## start Data for this exercise

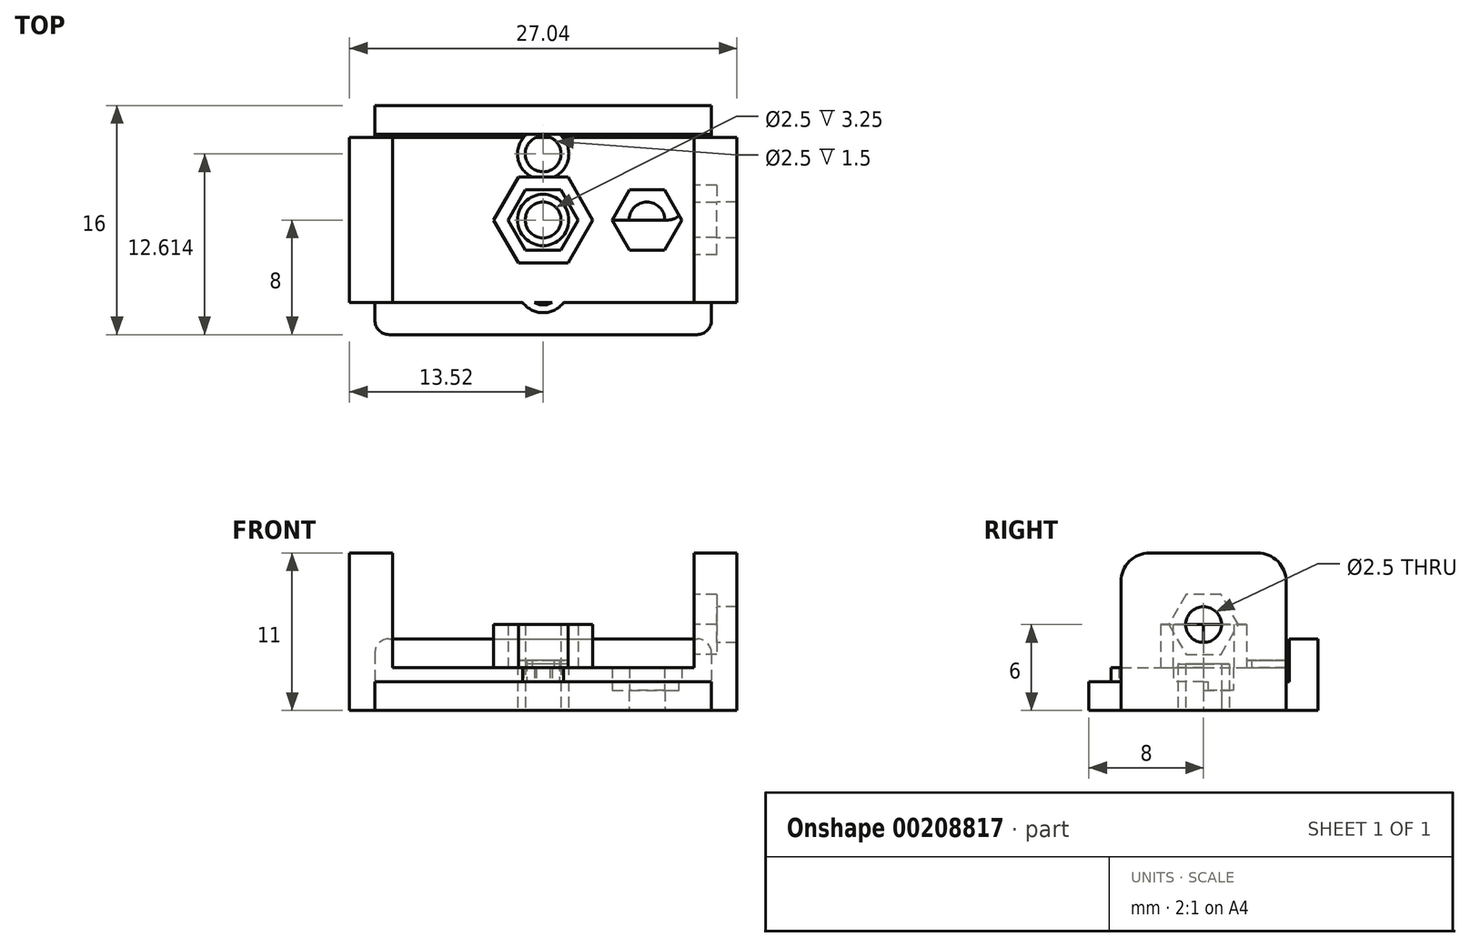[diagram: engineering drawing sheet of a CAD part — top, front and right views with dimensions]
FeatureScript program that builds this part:
annotation { "Feature Type Name" : "Feature", "Feature Type Description" : "" }
export const myFeature = defineFeature(function(context is Context, id is Id, definition is map)
    precondition{}
    {
        {
            var Q0;
            Q0=qCreatedBy(makeId("Top.planeOp"),FACE);
            var sketch = newSketch(context, id + "F0", { "sketchPlane" : qUnion([Q0])});
            skLineSegment(sketch, "E0.bottom", {"start": v(-11.75, 8) * mm, "end": v(11.75, 8) * mm});
            skLineSegment(sketch, "E0.top", {"start": v(-11.75, -8) * mm, "end": v(11.75, -8) * mm});
            skLineSegment(sketch, "E0.left", {"start": v(-11.75, 8) * mm, "end": v(-11.75, -8) * mm});
            skLineSegment(sketch, "E0.right", {"start": v(11.75, 8) * mm, "end": v(11.75, -8) * mm});
            skPoint(sketch, "E0.middle", {"position": v(0, 0) * mm});
            skLineSegment(sketch, "E1", {"start": v(-11.75, 6) * mm, "end": v(11.75, 6) * mm});
            skLineSegment(sketch, "E2.bottom", {"start": v(-9.75, 0) * mm, "end": v(9.75, 0) * mm});
            skLineSegment(sketch, "E2.top", {"start": v(-9.75, 2.5) * mm, "end": v(9.75, 2.5) * mm});
            skLineSegment(sketch, "E2.left", {"start": v(-9.75, 0) * mm, "end": v(-9.75, 2.5) * mm});
            skLineSegment(sketch, "E2.right", {"start": v(9.75, 0) * mm, "end": v(9.75, 2.5) * mm});
            skPoint(sketch, "E2.middle", {"position": v(0, 1.25) * mm});
            skCircle(sketch, "E3", {"center": v(0, 1.25) * mm, "radius": 1.1 * mm, "construction": true});
            skCircle(sketch, "E4", {"center": v(0, 1.25) * mm, "radius": 2.4 * mm, "construction": true});
            skCircle(sketch, "E5", {"center": v(0, 1.25) * mm, "radius": 1 * mm, "construction": true});
            skSolve(sketch);
        }
        {
            var Q0;
            {var subQ1=sQuery(id+"F0.wireOp",EDGE,"E0.top");Q0=makeQuery(id+"F0.imprint","IMPRINT",FACE,{"disambiguationData":[TD([[makeQuery(id+"F0.imprint","IMPRINT",EDGE,{"derivedFrom":subQ1}),1.0]])]});}
            extrude(context, id + "F1", {"entities" : qUnion([Q0]), "depth" : 2 * mm, "offsetDistance" : 25 * mm});
        }
        {
            var Q0;
            {var subQ0=sQuery(id+"F0.wireOp",EDGE,"E0.bottom");Q0=makeQuery(id+"F0.imprint","IMPRINT",FACE,{"disambiguationData":[TD([[makeQuery(id+"F0.imprint","IMPRINT",EDGE,{"derivedFrom":subQ0}),-1.0]])]});}
            extrude(context, id + "F2", {"entities" : qUnion([Q0]), "operationType" : NewBodyOperationType.ADD, "depth" : 5 * mm, "offsetDistance" : 25 * mm});
        }
        {
            var Q0;
            Q0=makeQuery(id+"F1.opExtrude","SWEPT_EDGE",EDGE,{"disambiguationData":[OSD([sQuery(id+"F0.wireOp",EDGE,"E2.top"),sQuery(id+"F0.wireOp",EDGE,"E2.left")])]});
            var Q1;
            Q1=makeQuery(id+"F1.opExtrude","SWEPT_EDGE",EDGE,{"disambiguationData":[OSD([sQuery(id+"F0.wireOp",EDGE,"E2.bottom"),sQuery(id+"F0.wireOp",EDGE,"E2.left")])]});
            var Q2;
            Q2=makeQuery(id+"F1.opExtrude","SWEPT_EDGE",EDGE,{"disambiguationData":[OSD([sQuery(id+"F0.wireOp",EDGE,"E2.top"),sQuery(id+"F0.wireOp",EDGE,"E2.right")])]});
            var Q3;
            Q3=makeQuery(id+"F1.opExtrude","SWEPT_EDGE",EDGE,{"disambiguationData":[OSD([sQuery(id+"F0.wireOp",EDGE,"E2.bottom"),sQuery(id+"F0.wireOp",EDGE,"E2.right")])]});
            var Q4;
            Q4=makeQuery(id+"F2.opExtrude","CAP_EDGE",EDGE,{"disambiguationData":[OSD([sQuery(id+"F0.wireOp",EDGE,"E0.right")])],"isStart":false});
            var Q5;
            Q5=makeQuery(id+"F2.opExtrude","CAP_EDGE",EDGE,{"disambiguationData":[OSD([sQuery(id+"F0.wireOp",EDGE,"E0.left")])],"isStart":false});
            var Q6;
            Q6=makeQuery(id+"F1.opExtrude","SWEPT_EDGE",EDGE,{"disambiguationData":[OSD([sQuery(id+"F0.wireOp",EDGE,"E0.top"),sQuery(id+"F0.wireOp",EDGE,"E0.left")])]});
            var Q7;
            Q7=makeQuery(id+"F1.opExtrude","SWEPT_EDGE",EDGE,{"disambiguationData":[OSD([sQuery(id+"F0.wireOp",EDGE,"E0.top"),sQuery(id+"F0.wireOp",EDGE,"E0.right")])]});
            fillet(context, id + "F3", {"entities" : qUnion([Q0, Q1, Q2, Q3, Q4, Q5, Q6, Q7]), "radius" : 1 * mm, "tangentPropagation" : true, "allowEdgeOverflow" : false});
        }
        {
            var Q0;
            Q0=qCreatedBy(makeId("Top.planeOp"),FACE);
            var sketch = newSketch(context, id + "F4", { "sketchPlane" : qUnion([Q0])});
            skLineSegment(sketch, "E6.bottom", {"start": v(-13.52, -5.77) * mm, "end": v(13.52, -5.77) * mm});
            skLineSegment(sketch, "E6.top", {"start": v(-13.52, 5.77) * mm, "end": v(13.52, 5.77) * mm});
            skLineSegment(sketch, "E6.left", {"start": v(-13.52, -5.77) * mm, "end": v(-13.52, 5.77) * mm});
            skLineSegment(sketch, "E6.right", {"start": v(13.52, -5.77) * mm, "end": v(13.52, 5.77) * mm});
            skPoint(sketch, "E6.middle", {"position": v(0, 0) * mm});
            skLineSegment(sketch, "E7", {"start": v(10.52, -5.77) * mm, "end": v(10.52, 5.77) * mm});
            skCircle(sketch, "E8", {"center": v(7.25, 0) * mm, "radius": 2.5 * mm, "construction": true});
            skCircle(sketch, "E9", {"center": v(7.25, 0) * mm, "radius": 1.25 * mm});
            skLineSegment(sketch, "E10.MirrorCS", {"start": v(-10.52, -5.77) * mm, "end": v(-10.52, 5.77) * mm});
            skCircle(sketch, "E11.cCircle", {"center": v(7.25, 0) * mm, "radius": 2.1 * mm, "construction": true});
            skLineSegment(sketch, "E11.0", {"start": v(8.46, -2.1) * mm, "end": v(6.03, -2.1) * mm});
            skLineSegment(sketch, "E11.1", {"start": v(6.03, -2.1) * mm, "end": v(4.82, 0) * mm});
            skLineSegment(sketch, "E11.2", {"start": v(4.82, 0) * mm, "end": v(6.03, 2.1) * mm});
            skLineSegment(sketch, "E11.3", {"start": v(6.03, 2.1) * mm, "end": v(8.46, 2.1) * mm});
            skLineSegment(sketch, "E11.4", {"start": v(8.46, 2.1) * mm, "end": v(9.67, 0) * mm});
            skLineSegment(sketch, "E11.5", {"start": v(9.67, 0) * mm, "end": v(8.46, -2.1) * mm});
            skPoint(sketch, "E11.0.midPoint", {"position": v(7.25, -2.1) * mm});
            skLineSegment(sketch, "E12", {"start": v(7.52, -5.77) * mm, "end": v(7.52, 5.77) * mm, "construction": true});
            skSolve(sketch);
        }
        {
            var Q0;
            {var subQ0=sQuery(id+"F4.wireOp",EDGE,"E7");Q0=makeQuery(id+"F4.imprint","IMPRINT",FACE,{"disambiguationData":[TD([[makeQuery(id+"F4.imprint","IMPRINT",EDGE,{"derivedFrom":subQ0}),1.0]])]});}
            extrude(context, id + "F5", {"entities" : qUnion([Q0]), "depth" : 3 * mm, "offsetDistance" : 25 * mm});
        }
        {
            var Q0;
            {var subQ0=sQuery(id+"F4.wireOp",EDGE,"E6.left");Q0=makeQuery(id+"F4.imprint","IMPRINT",FACE,{"disambiguationData":[TD([[makeQuery(id+"F4.imprint","IMPRINT",EDGE,{"derivedFrom":subQ0}),-1.0]])]});}
            var Q1;
            {var subQ0=sQuery(id+"F4.wireOp",EDGE,"E6.right");Q1=makeQuery(id+"F4.imprint","IMPRINT",FACE,{"disambiguationData":[TD([[makeQuery(id+"F4.imprint","IMPRINT",EDGE,{"derivedFrom":subQ0}),1.0]])]});}
            extrude(context, id + "F6", {"entities" : qUnion([Q0, Q1]), "operationType" : NewBodyOperationType.ADD, "depth" : 11 * mm, "offsetDistance" : 25 * mm});
        }
        {
            var Q0;
            Q0=makeQuery(id+"F6.opExtrude","SWEPT_FACE",FACE,{"disambiguationData":[OSD([sQuery(id+"F4.wireOp",EDGE,"E7")])]});
            var sketch = newSketch(context, id + "F7", { "sketchPlane" : qUnion([Q0])});
            skLineSegment(sketch, "E13.0", {"start": v(5.77, 3) * mm, "end": v(-5.77, 3) * mm});
            skCircle(sketch, "E14", {"center": v(0, 6) * mm, "radius": 2.5 * mm, "construction": true});
            skCircle(sketch, "E15", {"center": v(0, 6) * mm, "radius": 1.25 * mm});
            skLineSegment(sketch, "E16", {"start": v(-5.77, 11) * mm, "end": v(5.77, 11) * mm, "construction": true});
            skCircle(sketch, "E17.cCircle", {"center": v(0, 6) * mm, "radius": 2.1 * mm, "construction": true});
            skLineSegment(sketch, "E17.0", {"start": v(1.21, 3.9) * mm, "end": v(-1.21, 3.9) * mm});
            skLineSegment(sketch, "E17.1", {"start": v(-1.21, 3.9) * mm, "end": v(-2.42, 6) * mm});
            skLineSegment(sketch, "E17.2", {"start": v(-2.42, 6) * mm, "end": v(-1.21, 8.1) * mm});
            skLineSegment(sketch, "E17.3", {"start": v(-1.21, 8.1) * mm, "end": v(1.21, 8.1) * mm});
            skLineSegment(sketch, "E17.4", {"start": v(1.21, 8.1) * mm, "end": v(2.42, 6) * mm});
            skLineSegment(sketch, "E17.5", {"start": v(2.42, 6) * mm, "end": v(1.21, 3.9) * mm});
            skPoint(sketch, "E17.0.midPoint", {"position": v(0, 3.9) * mm});
            skSolve(sketch);
        }
        {
            var Q0;
            Q0=makeQuery(id+"F4.imprint","IMPRINT",FACE,{"disambiguationData":[TD([[makeQuery(id+"F4.imprint","IMPRINT",EDGE,{"derivedFrom":sQuery(id+"F4.wireOp",EDGE,"E9")}),-1.0]])]});
            extrude(context, id + "F8", {"entities" : qUnion([Q0]), "operationType" : NewBodyOperationType.ADD, "depth" : 1.4 * mm, "offsetDistance" : 25 * mm});
        }
        {
            var Q0;
            Q0=makeQuery(id+"F7.imprint","IMPRINT",FACE,{"disambiguationData":[TD([[makeQuery(id+"F7.imprint","IMPRINT",EDGE,{"derivedFrom":sQuery(id+"F7.wireOp",EDGE,"E15")}),1.0]])]});
            extrude(context, id + "F9", {"entities" : qUnion([Q0]), "operationType" : NewBodyOperationType.REMOVE, "endBound" : BoundingType.THROUGH_ALL, "oppositeDirection" : true, "depth" : 25 * mm, "offsetDistance" : 25 * mm});
        }
        {
            var Q0;
            Q0=makeQuery(id+"F7.imprint","IMPRINT",FACE,{"disambiguationData":[TD([[makeQuery(id+"F7.imprint","IMPRINT",EDGE,{"derivedFrom":sQuery(id+"F7.wireOp",EDGE,"E15")}),-1.0]])]});
            extrude(context, id + "F10", {"entities" : qUnion([Q0]), "operationType" : NewBodyOperationType.REMOVE, "oppositeDirection" : true, "depth" : 1.6 * mm, "offsetDistance" : 25 * mm});
        }
        {
            var Q0;
            {var subQ0=sQuery(id+"F4.wireOp",EDGE,"E6.bottom");Q0=makeQuery(id+"F6.opExtrude","CAP_EDGE",EDGE,{"disambiguationData":[OSD([subQ0]),TDD([makeQuery(id+"F4.imprint","IMPRINT",EDGE,{"disambiguationData":[TD([[makeQuery(id+"F4.imprint","INTERSECT",VERTEX,{"derivedFrom":[subQ0,sQuery(id+"F4.wireOp",EDGE,"E6.left")]}),-1.0]])],"derivedFrom":subQ0})])],"isStart":false});}
            var Q1;
            {var subQ0=sQuery(id+"F4.wireOp",EDGE,"E6.bottom");Q1=makeQuery(id+"F6.opExtrude","CAP_EDGE",EDGE,{"disambiguationData":[OSD([subQ0]),TDD([makeQuery(id+"F4.imprint","IMPRINT",EDGE,{"disambiguationData":[TD([[makeQuery(id+"F4.imprint","INTERSECT",VERTEX,{"derivedFrom":[subQ0,sQuery(id+"F4.wireOp",EDGE,"E6.right")]}),1.0]])],"derivedFrom":subQ0})])],"isStart":false});}
            var Q2;
            {var subQ0=sQuery(id+"F4.wireOp",EDGE,"E6.top");Q2=makeQuery(id+"F6.opExtrude","CAP_EDGE",EDGE,{"disambiguationData":[OSD([subQ0]),TDD([makeQuery(id+"F4.imprint","IMPRINT",EDGE,{"disambiguationData":[TD([[makeQuery(id+"F4.imprint","INTERSECT",VERTEX,{"derivedFrom":[subQ0,sQuery(id+"F4.wireOp",EDGE,"E6.right")]}),1.0]])],"derivedFrom":subQ0})])],"isStart":false});}
            var Q3;
            {var subQ0=sQuery(id+"F4.wireOp",EDGE,"E6.top");Q3=makeQuery(id+"F6.opExtrude","CAP_EDGE",EDGE,{"disambiguationData":[OSD([subQ0]),TDD([makeQuery(id+"F4.imprint","IMPRINT",EDGE,{"disambiguationData":[TD([[makeQuery(id+"F4.imprint","INTERSECT",VERTEX,{"derivedFrom":[subQ0,sQuery(id+"F4.wireOp",EDGE,"E6.left")]}),-1.0]])],"derivedFrom":subQ0})])],"isStart":false});}
            fillet(context, id + "F11", {"entities" : qUnion([Q0, Q1, Q2, Q3]), "radius" : 2 * mm, "tangentPropagation" : true, "allowEdgeOverflow" : false});
        }
        {
            var Q0;
            Q0=qCreatedBy(makeId("Top.planeOp"),FACE);
            var sketch = newSketch(context, id + "F12", { "sketchPlane" : qUnion([Q0])});
            skCircle(sketch, "E18", {"center": v(0, 4.61) * mm, "radius": 1.25 * mm});
            skCircle(sketch, "E19", {"center": v(0, 0) * mm, "radius": 1.25 * mm});
            skCircle(sketch, "E20", {"center": v(0, -4.68) * mm, "radius": 1.25 * mm});
            skCircle(sketch, "E21", {"center": v(0, -4.68) * mm, "radius": 1.8 * mm});
            skCircle(sketch, "E22", {"center": v(0, 0) * mm, "radius": 1.8 * mm});
            skCircle(sketch, "E23", {"center": v(0, 4.61) * mm, "radius": 1.8 * mm});
            skSolve(sketch);
        }
        {
            var Q0;
            Q0=makeQuery(id+"F12.imprint","IMPRINT",FACE,{"disambiguationData":[TD([[makeQuery(id+"F12.imprint","IMPRINT",EDGE,{"derivedFrom":sQuery(id+"F12.wireOp",EDGE,"E18")}),-1.0]])]});
            extrude(context, id + "F13", {"entities" : qUnion([Q0]), "depth" : 3.5 * mm, "offsetDistance" : 25 * mm});
        }
        {
            var Q0;
            Q0=makeQuery(id+"F12.imprint","IMPRINT",FACE,{"disambiguationData":[TD([[makeQuery(id+"F12.imprint","IMPRINT",EDGE,{"derivedFrom":sQuery(id+"F12.wireOp",EDGE,"E19")}),-1.0]])]});
            extrude(context, id + "F14", {"entities" : qUnion([Q0]), "depth" : 3.25 * mm, "offsetDistance" : 25 * mm});
        }
        {
            var Q0;
            Q0=makeQuery(id+"F12.imprint","IMPRINT",FACE,{"disambiguationData":[TD([[makeQuery(id+"F12.imprint","IMPRINT",EDGE,{"derivedFrom":sQuery(id+"F12.wireOp",EDGE,"E20")}),-1.0]])]});
            extrude(context, id + "F15", {"entities" : qUnion([Q0]), "depth" : 3 * mm, "offsetDistance" : 25 * mm});
        }
        {
            var Q0;
            Q0=qCreatedBy(makeId("Top.planeOp"),FACE);
            var sketch = newSketch(context, id + "F16", { "sketchPlane" : qUnion([Q0])});
            skCircle(sketch, "E24", {"center": v(0, 0) * mm, "radius": 1.5 * mm});
            skCircle(sketch, "E25.cCircle", {"center": v(0, 0) * mm, "radius": 2.45 * mm, "construction": true});
            skLineSegment(sketch, "E25.0", {"start": v(-2.45, 0) * mm, "end": v(-1.23, 2.12) * mm});
            skLineSegment(sketch, "E25.1", {"start": v(-1.23, 2.12) * mm, "end": v(1.23, 2.13) * mm});
            skLineSegment(sketch, "E25.2", {"start": v(1.23, 2.13) * mm, "end": v(2.45, 0) * mm});
            skLineSegment(sketch, "E25.3", {"start": v(2.45, 0) * mm, "end": v(1.23, -2.12) * mm});
            skLineSegment(sketch, "E25.4", {"start": v(1.23, -2.12) * mm, "end": v(-1.23, -2.12) * mm});
            skLineSegment(sketch, "E25.5", {"start": v(-1.23, -2.12) * mm, "end": v(-2.45, 0) * mm});
            skCircle(sketch, "E26.cCircle", {"center": v(0, 0) * mm, "radius": 3.46 * mm, "construction": true});
            skLineSegment(sketch, "E26.0", {"start": v(-3.46, 0) * mm, "end": v(-1.73, 3) * mm});
            skLineSegment(sketch, "E26.1", {"start": v(-1.73, 3) * mm, "end": v(1.73, 3) * mm});
            skLineSegment(sketch, "E26.2", {"start": v(1.73, 3) * mm, "end": v(3.46, 0) * mm});
            skLineSegment(sketch, "E26.3", {"start": v(3.46, 0) * mm, "end": v(1.73, -3) * mm});
            skLineSegment(sketch, "E26.4", {"start": v(1.73, -3) * mm, "end": v(-1.73, -3) * mm});
            skLineSegment(sketch, "E26.5", {"start": v(-1.73, -3) * mm, "end": v(-3.46, 0) * mm});
            skSolve(sketch);
        }
        {
            var Q0;
            Q0=makeQuery(id+"F16.imprint","IMPRINT",FACE,{"disambiguationData":[TD([[makeQuery(id+"F16.imprint","IMPRINT",EDGE,{"derivedFrom":sQuery(id+"F16.wireOp",EDGE,"E25.0")}),1.0]])]});
            var Q1;
            Q1=makeQuery(id+"F16.imprint","IMPRINT",FACE,{"disambiguationData":[TD([[makeQuery(id+"F16.imprint","IMPRINT",EDGE,{"derivedFrom":sQuery(id+"F16.wireOp",EDGE,"E24")}),-1.0]])]});
            extrude(context, id + "F17", {"entities" : qUnion([Q0, Q1]), "depth" : 3 * mm, "offsetDistance" : 25 * mm});
        }
        {
            var Q0;
            Q0=makeQuery(id+"F16.imprint","IMPRINT",FACE,{"disambiguationData":[TD([[makeQuery(id+"F16.imprint","IMPRINT",EDGE,{"derivedFrom":sQuery(id+"F16.wireOp",EDGE,"E25.0")}),1.0]])]});
            extrude(context, id + "F18", {"entities" : qUnion([Q0]), "operationType" : NewBodyOperationType.ADD, "depth" : 6 * mm, "offsetDistance" : 25 * mm});
        }
    });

## end Data for this exercise

Edit everything from the start of the rows down to the line containing "export const myFeature" so that "myFeature" becomes "partFeature", with nothing else altered. Leave the pictures out of your answer.

Output for this exercise
[diagram: engineering drawing sheet of a CAD part — top, front and right views with dimensions]
FeatureScript program that builds this part:
annotation { "Feature Type Name" : "Feature", "Feature Type Description" : "" }
export const partFeature = defineFeature(function(context is Context, id is Id, definition is map)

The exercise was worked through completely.